- [PROBLEM TO SOLVE]:
An exact reproduction of the lines from the one with "converted to a" to the end of the data below is required. No other lines may be included.

- [DATA FOR ANALYSIS]:
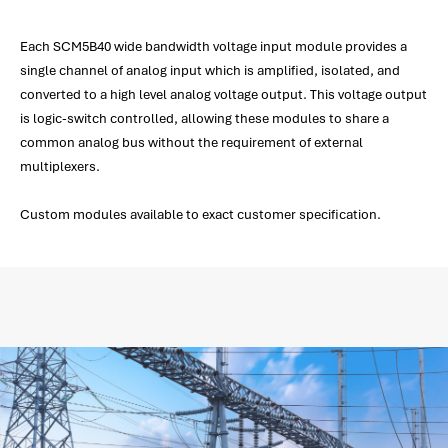
Each SCM5B40 wide bandwidth voltage input module provides a
single channel of analog input which is amplified, isolated, and
converted to a high level analog voltage output. This voltage output
is logic-switch controlled, allowing these modules to share a
common analog bus without the requirement of external
multiplexers.
Custom modules available to exact customer specification.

- [RESULT]:
converted to a high level analog voltage output. This voltage output
is logic-switch controlled, allowing these modules to share a
common analog bus without the requirement of external
multiplexers.
Custom modules available to exact customer specification.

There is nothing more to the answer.